A subsequent experience confirmed the viability of getting right
down to business in the studio. “I recorded with Lightnin’
Hopkins, my ol’ hero blues singer, one time in L.A.,”
he recalls, “and when he walked in, all he said was, ‘Turn
it on.’ And he played 12 songs in a row—I played a little
guitar and harmonica with him—and when they were over, he
got up, shook my hand and walked out. That was so cool.”

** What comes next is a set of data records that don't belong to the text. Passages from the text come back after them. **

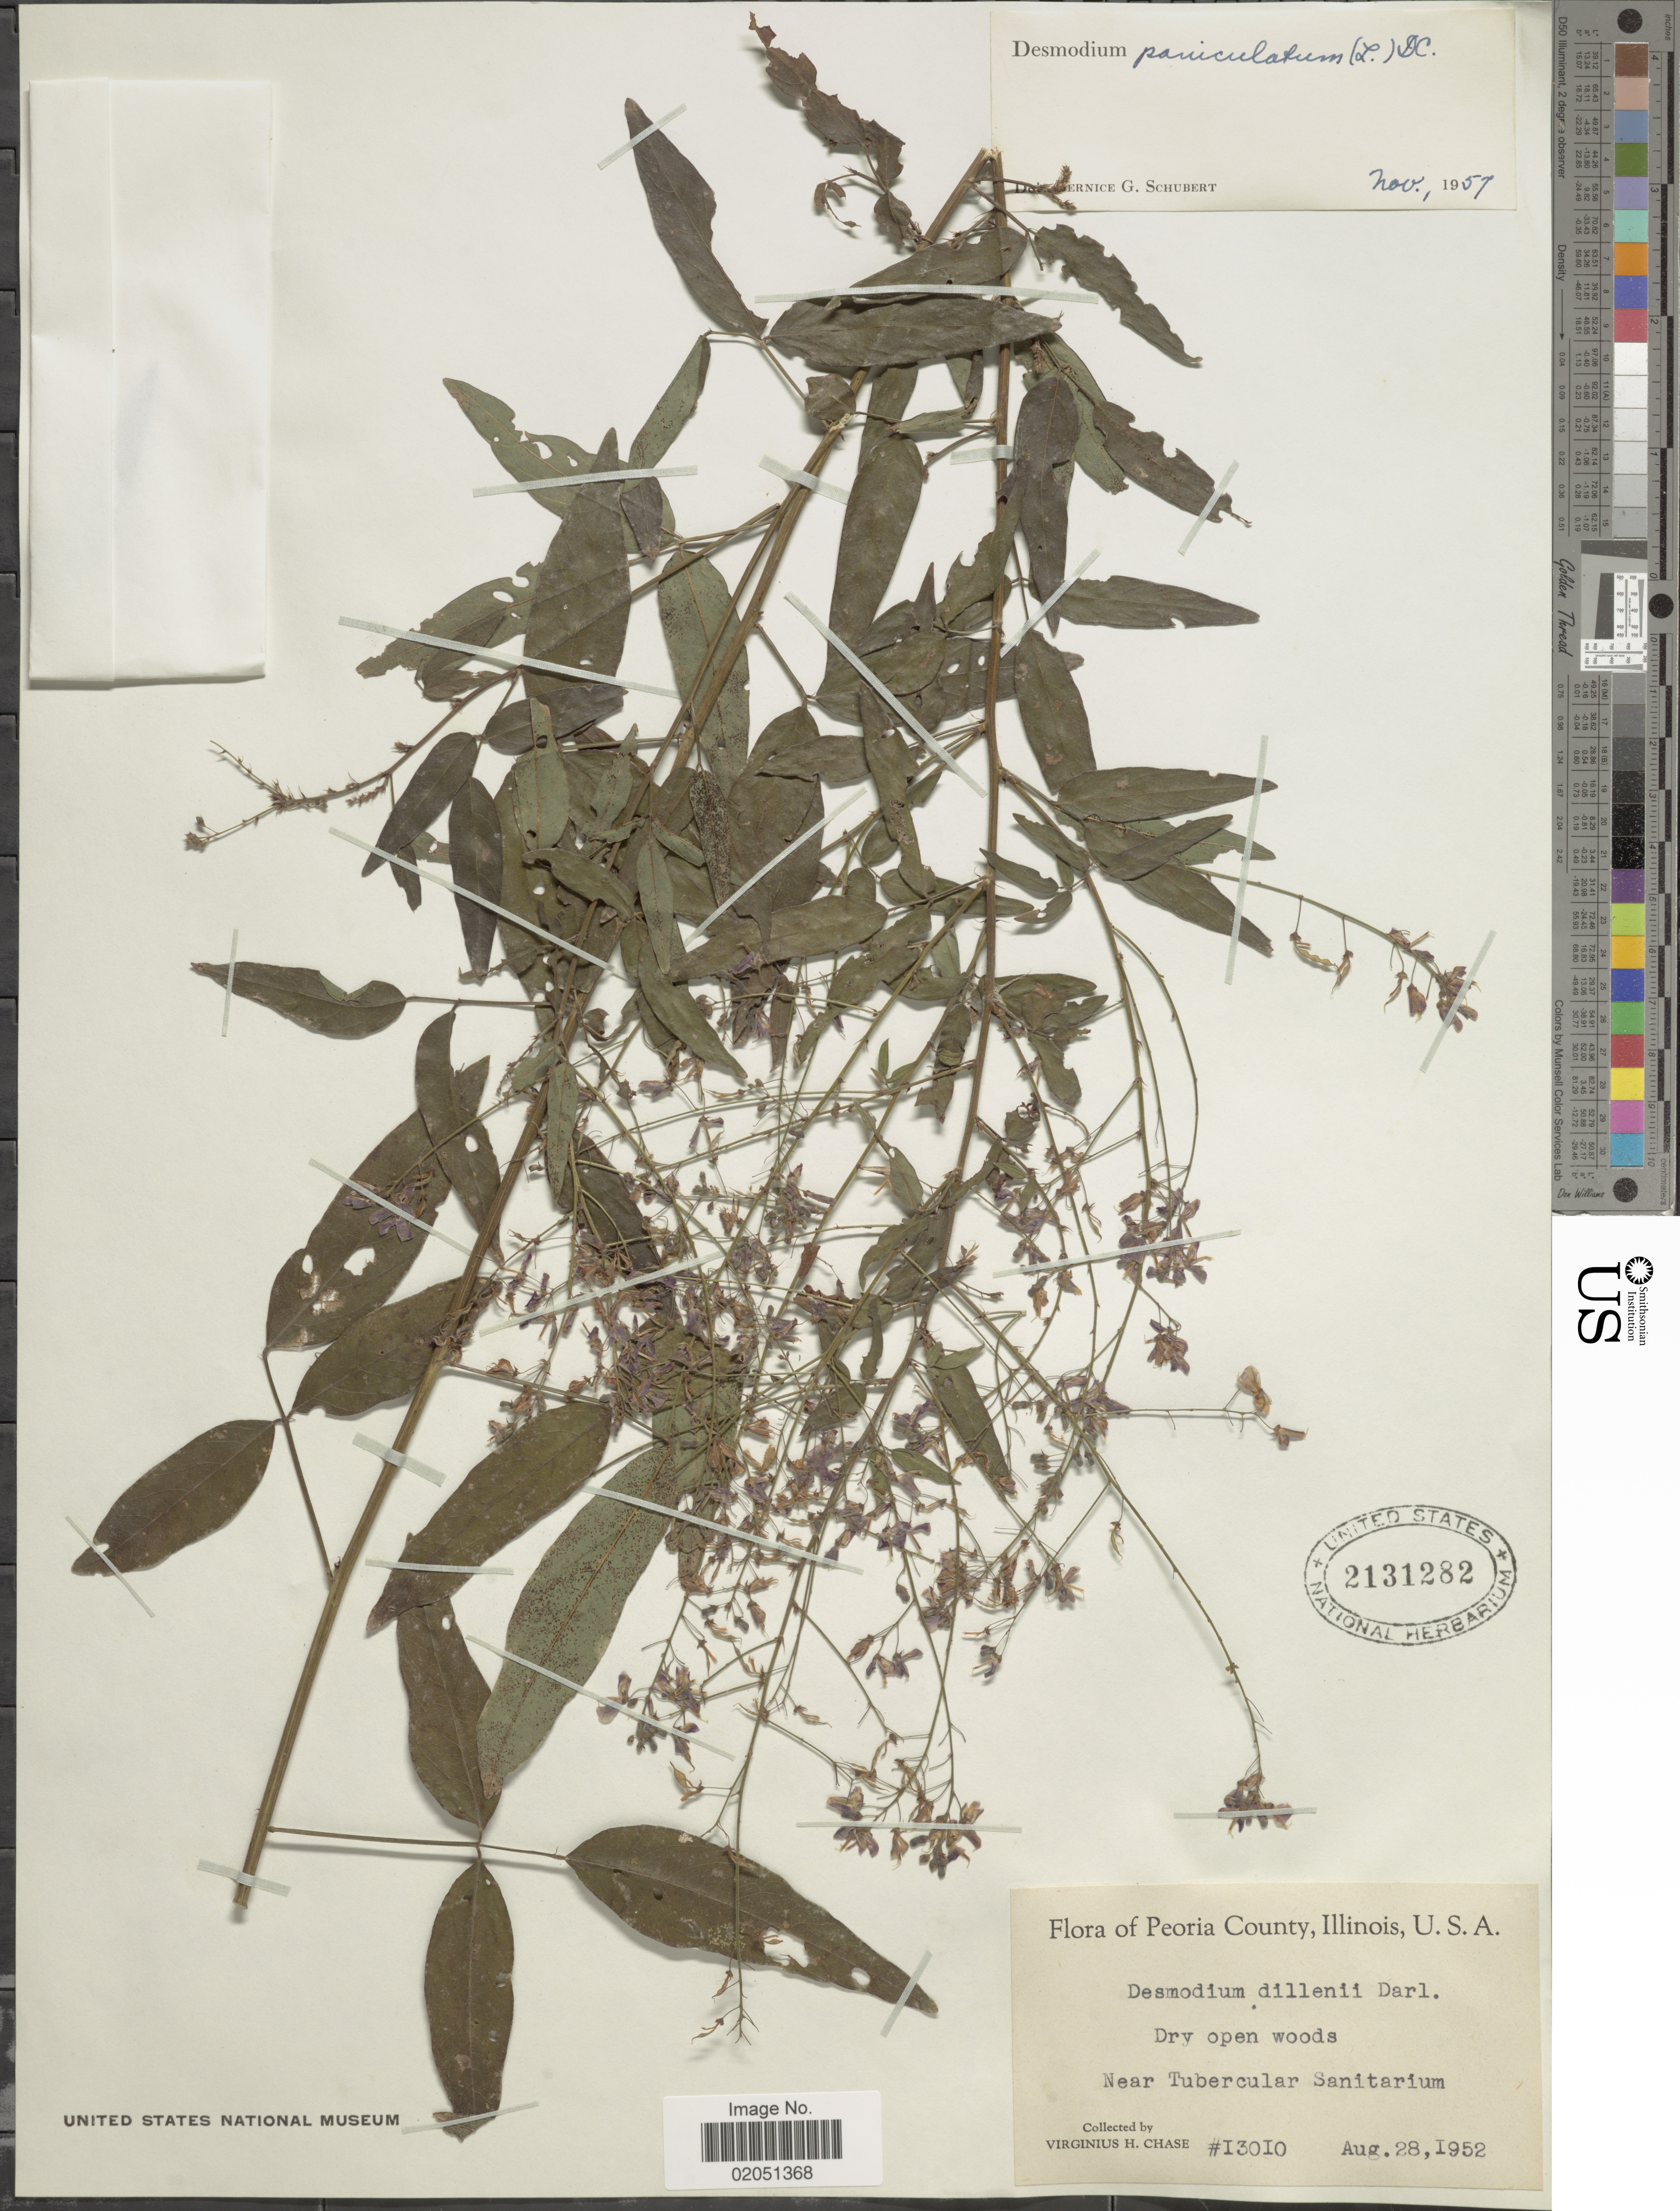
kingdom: Plantae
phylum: Tracheophyta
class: Magnoliopsida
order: Fabales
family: Fabaceae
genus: Desmodium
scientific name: Desmodium paniculatum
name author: (L.) DC.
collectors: V. H. Chase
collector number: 13010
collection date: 1952-08-28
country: United States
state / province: Illinois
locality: Near Tubercular Sanitarium.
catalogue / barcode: US 2131282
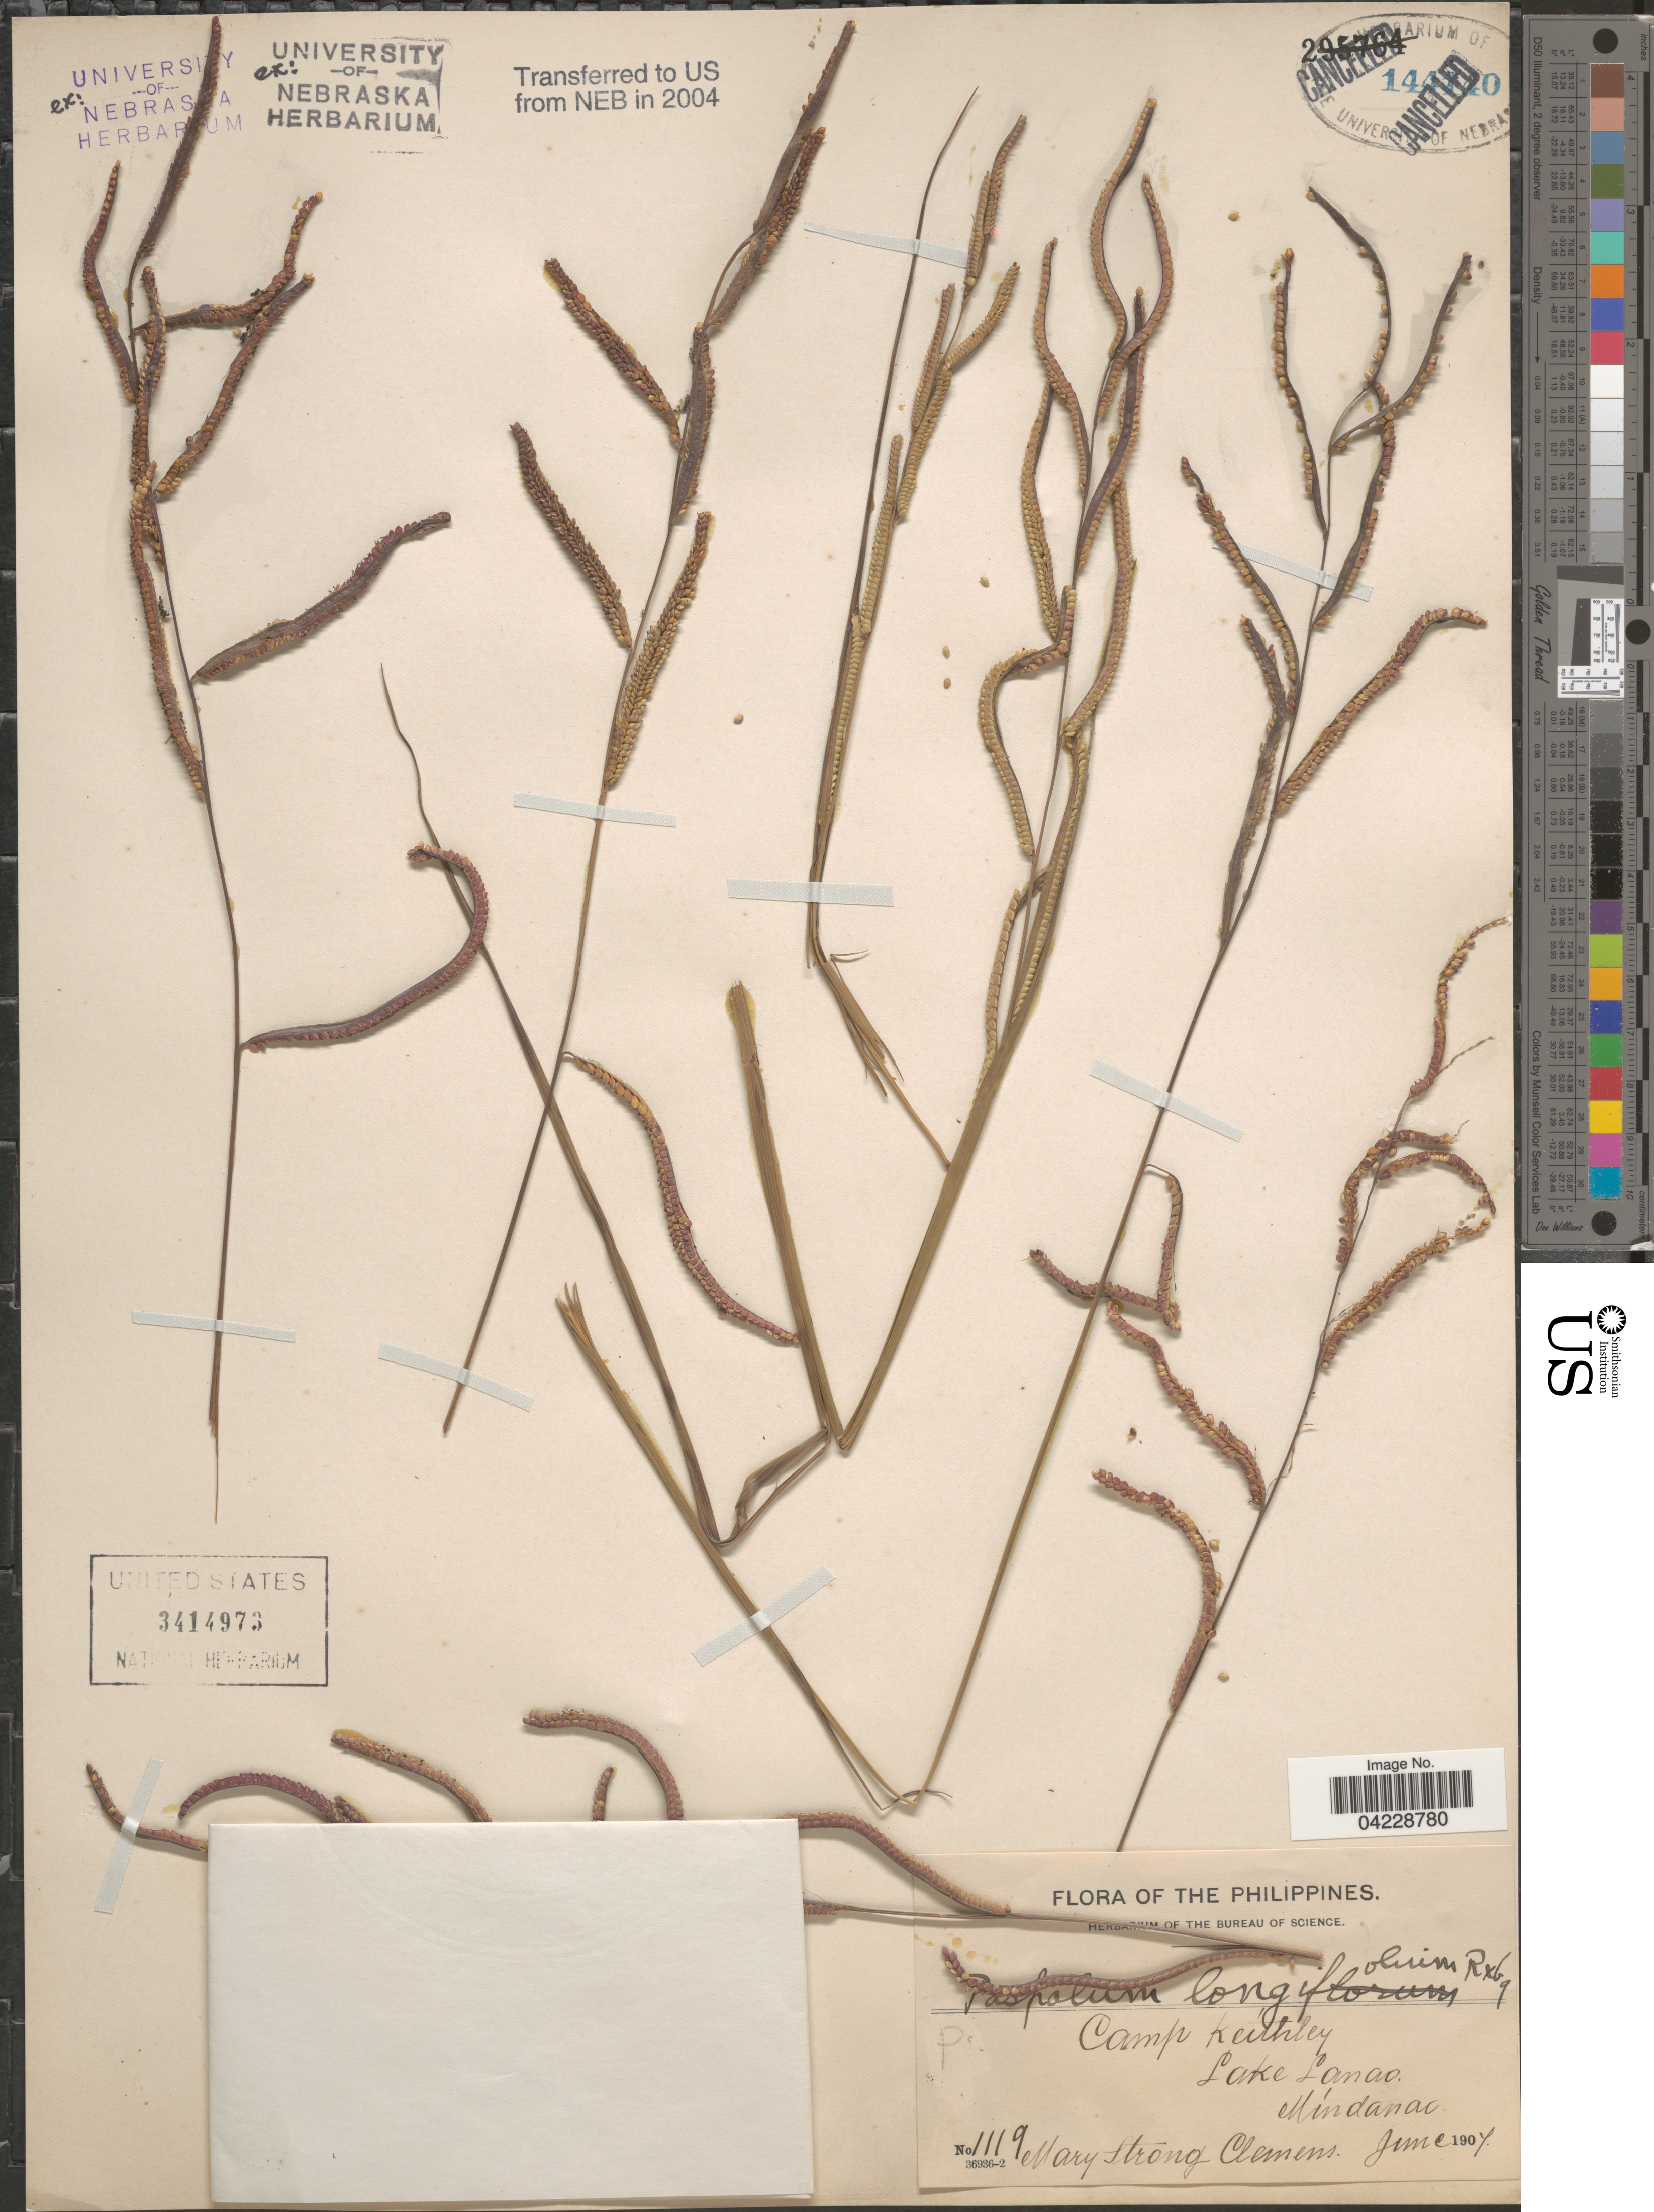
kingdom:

Born in Oak Grove, La. on July 23, 1943, White broke into the Texas
club circuit in the mid-’60s. His first album, 1969’s
Black and White, contained “Polk Salad Annie”;
…Continued, which came out the same year, spawned
“Roosevelt and Ira Lee (Night of the Moccasin).” These
rough-hewn classics served to define his down-to-the-bone sound,
with its snaky, deep gut grooves. Brook Benton turned White’s
“Rainy Night in Georgia” into a hit, and Dusty Springfield
reached the charts with her version of Tony Joe’s “Willie
and Laura Mae Jones.” His songs were also recorded by the
likes of Ray Charles, Elvis Presley, Etta James, Roy Orbison, Isaac
Hayes, Charlie Rich, Joe Cocker and Hank Williams, Jr. As a seminal
roots-rocker, White achieved cult status during the ’70s,
and he closed out the following decade by writing four songs for
Tina Turner’s 1989 smash album Foreign Affairs; he
also contributed guitar and harmonica, as well as producing the
title track.
Although White has kept a relatively low profile in the States since
his early chart successes, he’s continued to draw large crowds
in Europe. “It’s the type of people that know all of
your songs and they’re right up on the stage with you,”
he says. “So it’s not like a planned show or nothin’;
the crowd starts hollerin’ requests and you play and sweat
and get after it. I feel real blessed, man.”